🤖 AI Summary
Current research on LLM sycophancy faces three key challenges: (1) lack of standardized operational definitions, (2) overreliance on automated evaluation metrics that neglect human perception, and (3) conceptual ambiguity distinguishing sycophancy from closely related alignment phenomena such as preference alignment. This paper addresses these issues through a systematic literature review and methodological analysis. We first identify and clarify five dominant operational definitions of sycophancy. Next, we expose critical limitations of existing automated evaluation approaches. We then propose the novel “Human Feedback Loop” framework, integrating human judgment throughout sycophancy detection and interpretation. Finally, we rigorously delineate sycophancy’s boundaries relative to other alignment concepts and provide a reproducible methodological guide.
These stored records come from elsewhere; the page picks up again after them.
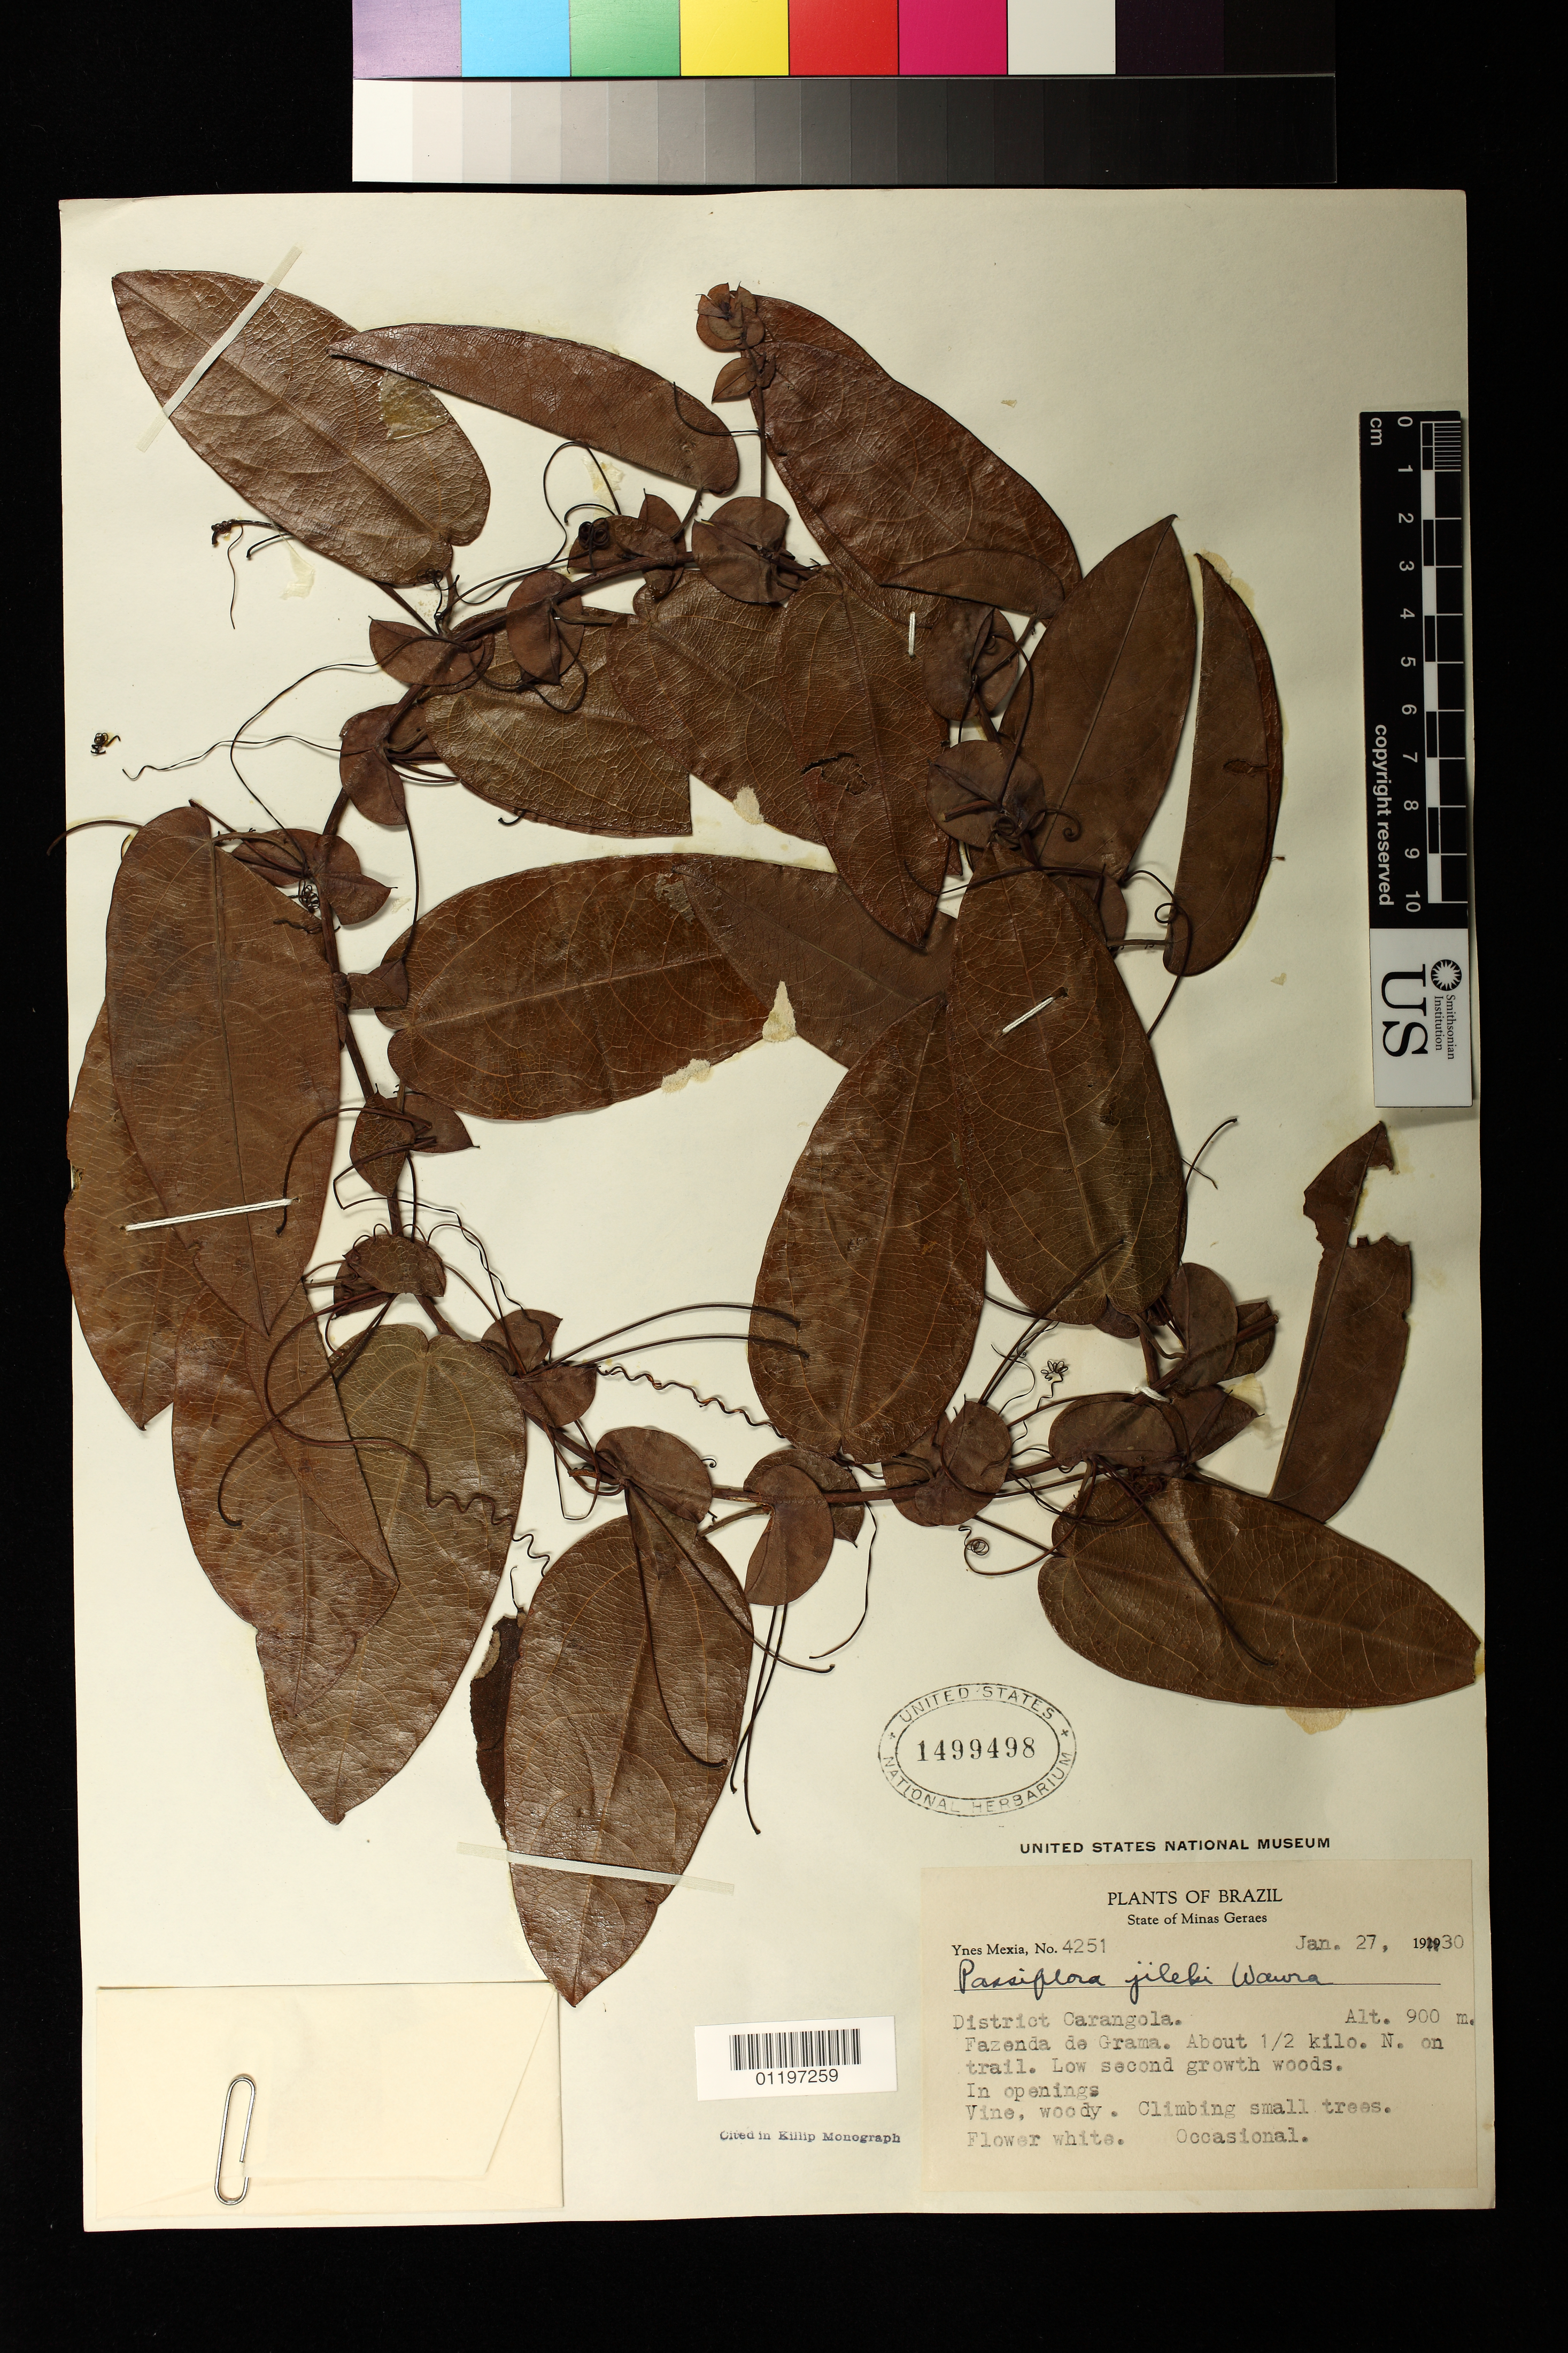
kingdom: Plantae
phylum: Tracheophyta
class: Magnoliopsida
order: Malpighiales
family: Passifloraceae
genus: Passiflora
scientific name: Passiflora jilekii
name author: Wawra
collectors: Y. Mexia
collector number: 4251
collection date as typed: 27 Jan 1930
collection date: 1930-01-27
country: Brazil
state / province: Minas Gerais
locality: District Carangola. Fazenda de Grama. About 1/2 km. N. on trail.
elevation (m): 900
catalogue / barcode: US 1499498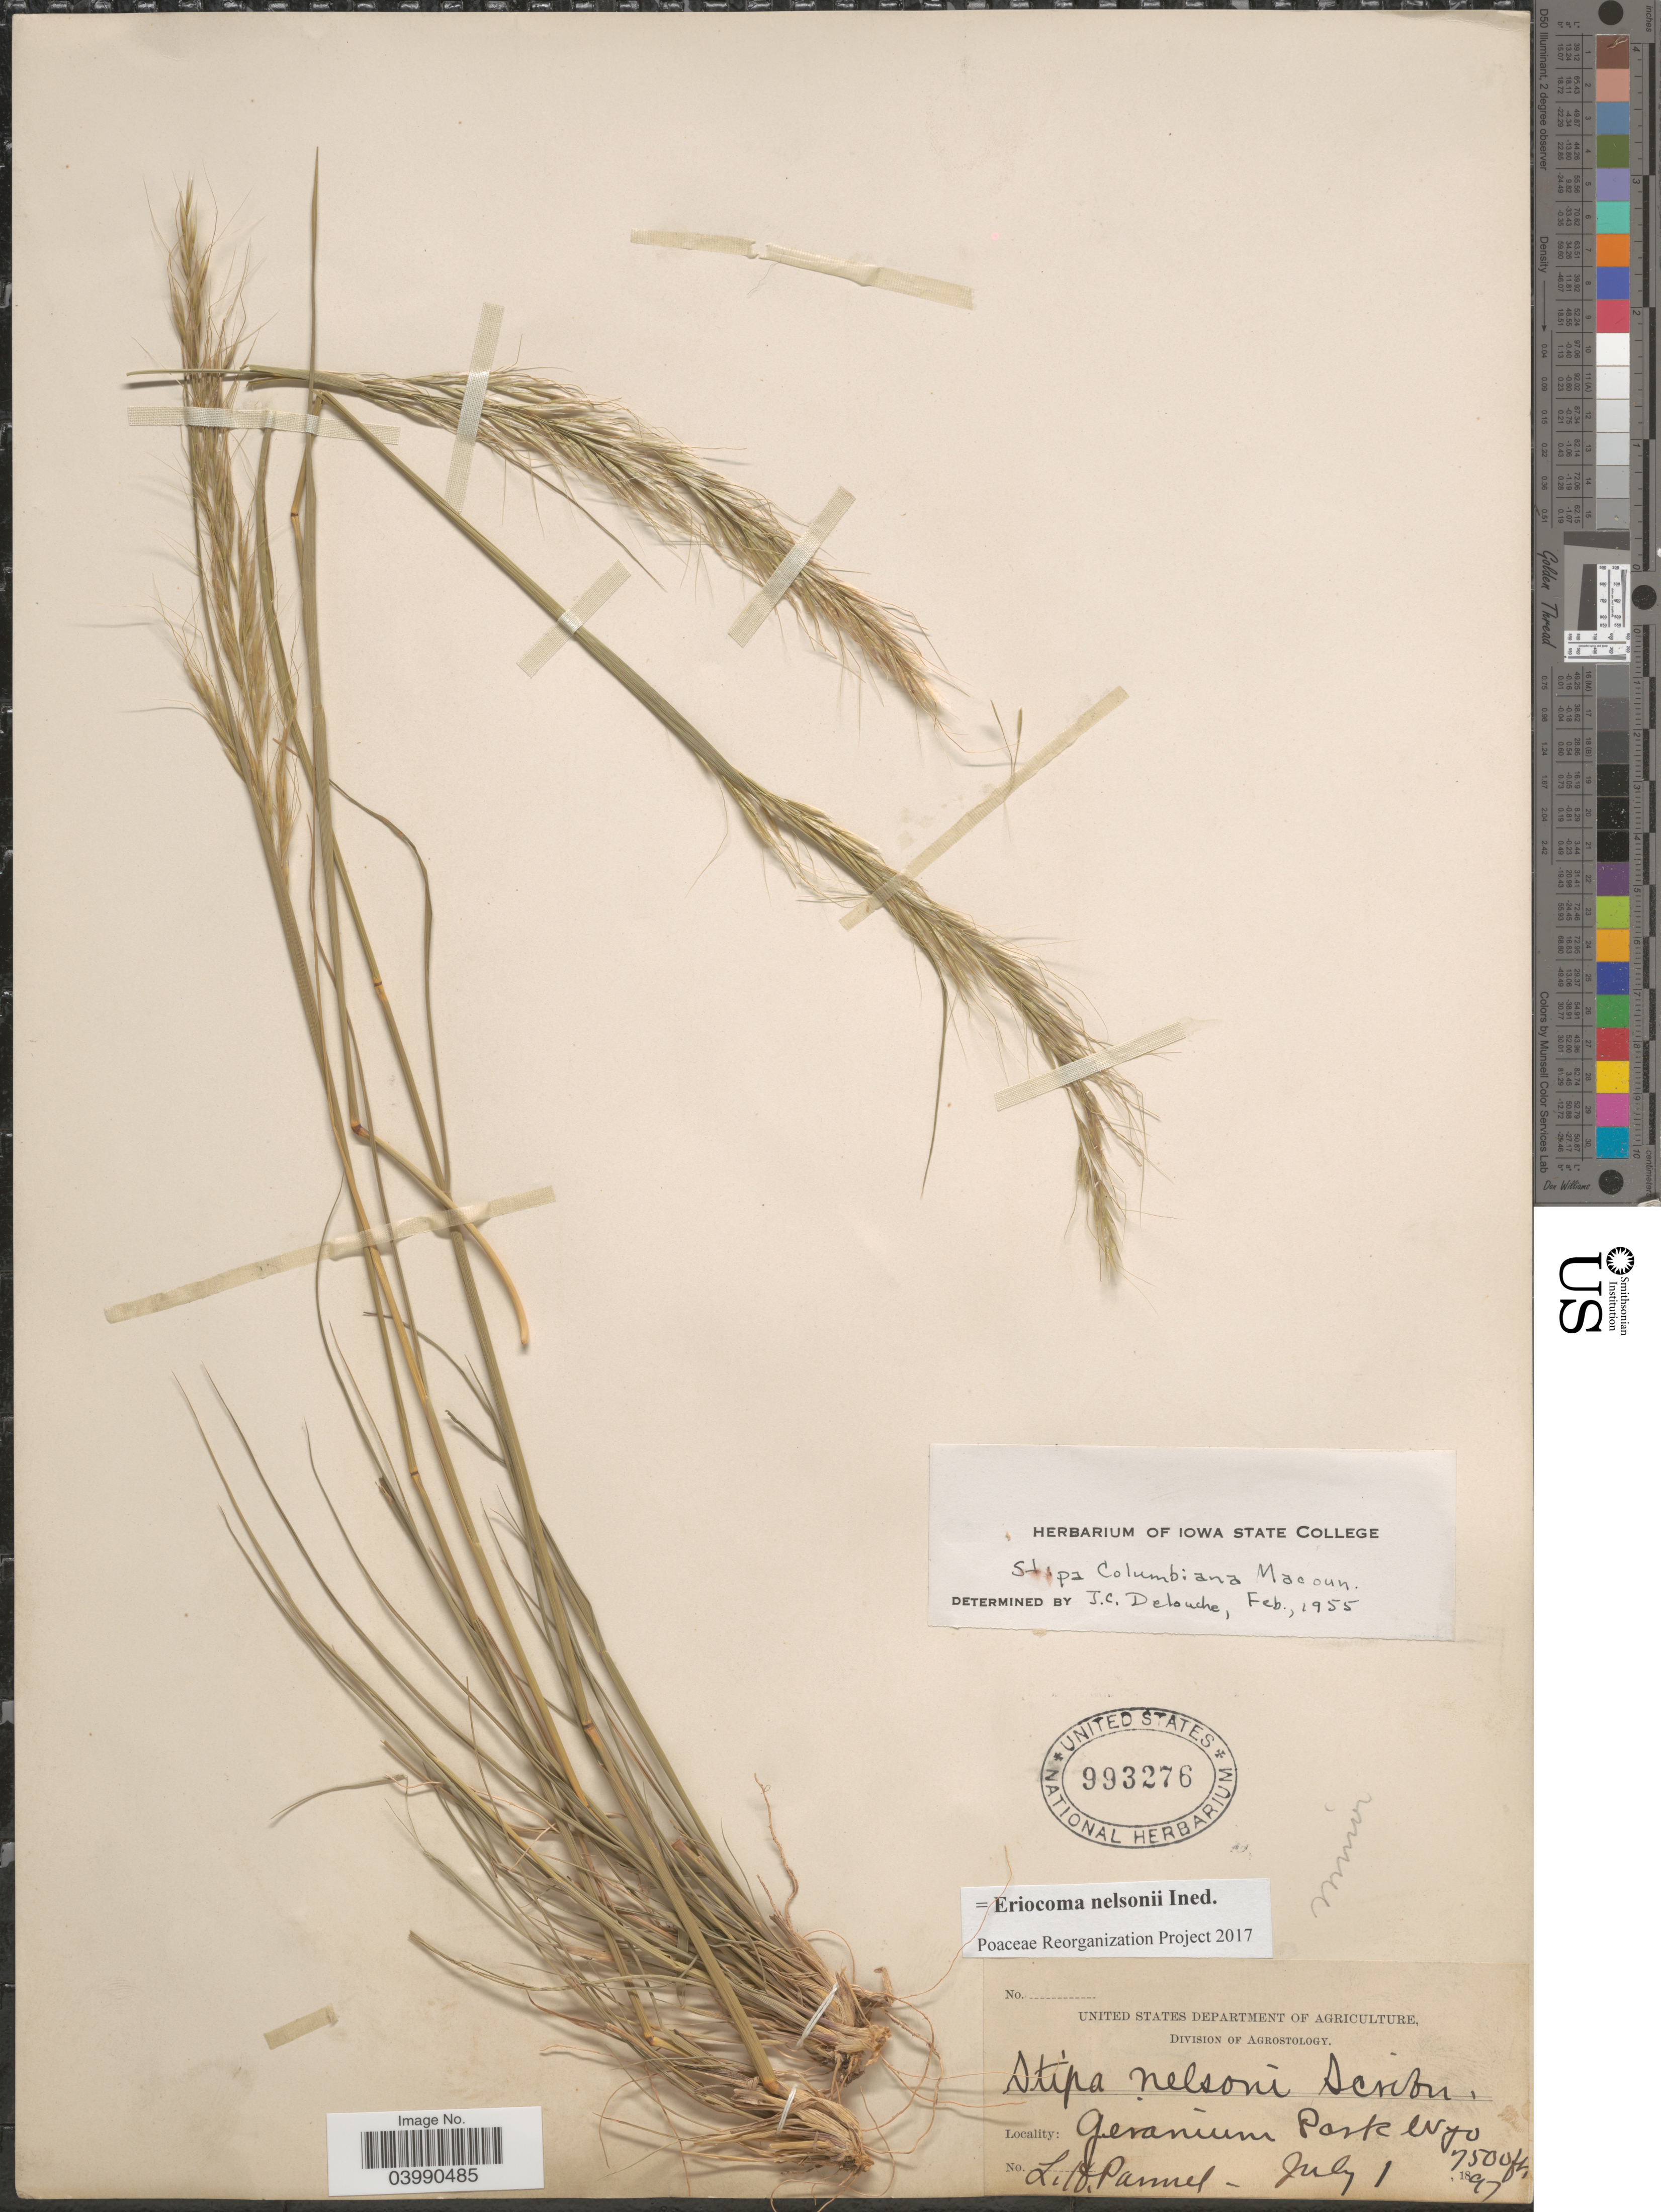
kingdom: Plantae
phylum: Tracheophyta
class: Liliopsida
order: Poales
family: Poaceae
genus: Eriocoma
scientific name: Eriocoma nelsonii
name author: (Scribn.) Romasch.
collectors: L. Pammel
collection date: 1897-07-01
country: United States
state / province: Wyoming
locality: Geranium Park.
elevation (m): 2286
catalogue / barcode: US 993276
Our work shifts the field from a purely model-centric paradigm toward a human–AI collaborative evaluation paradigm, laying foundational groundwork for more trustworthy and transparent LLM alignment assessment.
📝 Abstract
Sycophantic response patterns in Large Language Models (LLMs) have been increasingly claimed in the literature. We review methodological challenges in measuring LLM sycophancy and identify five core operationalizations. Despite sycophancy being inherently human-centric, current research does not evaluate human perception. Our analysis highlights the difficulties in distinguishing sycophantic responses from related concepts in AI alignment and offers actionable recommendations for future research.